Der Toledo ändert seinen Speiseplan in Abhängigkeit von der Verfügbarkeit der Nahrung. Während der Fortpflanzungphase, wenn er für sein spektakuläres Paarungsritual Energie benötigt, ernährt er sich von reichlichen zuckerhaltigen Früchten, die ihm Energie spenden. Außerhalb dieser Phase werden die Früchte knapp und er ändert seine Diät und ernährt sich hauptsächlich von Insekten, was für seinen Körper ausgesprochen wichtig ist, da er für eine komplette Mauser Proteine benötigt, und so für die nächste Paarungszeit in optimalen Konditionen ist. Andere Arten ziehen weiter, je nach Wasserverfügbarkeit. Der Tölpel braucht zur Nahrungssuche seichte Gewässer, aber zum Trocknen ist er gezwungen, andere Orte mit Wassertümpeln von geeigneter Tiefe aufzusuchen.

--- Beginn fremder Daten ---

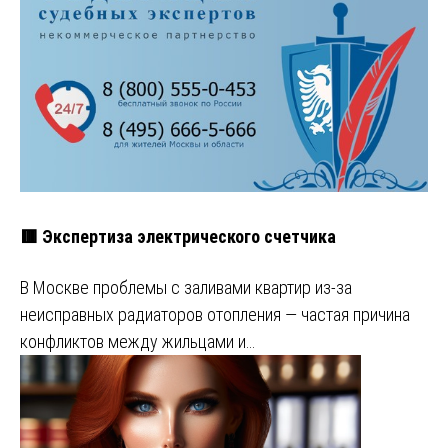
🟥 Экспертиза электрического счетчика
В Москве проблемы с заливами квартир из-за
неисправных радиаторов отопления — частая причина
конфликтов между жильцами и…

Andere Arten mit interessanten Strategien sind der Nacktkehl-Glockenvogel und der Quetzal, die sich hauptsächlich von der wildwachsenden Avocado-Frucht ernähren. Diese Avocadobäume tragen nur kurzzeitig Früchte, weshalb die Vögel in niedrigere oder höhere Lagen weiterziehen müssen, auf der Suche nach früchtetragenden Bäumen. Der rote Ara zieht ebenfalls weiter, jedoch nicht saisonbedingt, sondern täglich. Die Aras übernachten gewöhnlich immer am selben Ort, jedoch suchen sie im Morgengrauen ihre Nahrungsorte auf. Die Distanz und Richtung dieser Reise ändert sich im Laufe des Jahres, da sie von dem Standort der Baumarten abhängt, die ihnen als Nahrung dienen. Diese Verhaltensänderungen oder Verlagerungen stehen nicht nur im Einklang mit ihrem biologischen Kreislauf, sondern sie erfüllen auch eine entscheidende Aufgabe für das Ökosystem, da sie zu wichtigen Samenverteilern werden. Dies trägt zur Erhaltung der Tropenwälder bei, die heterogen werden und sich durch eine große Vielfalt charakterisieren.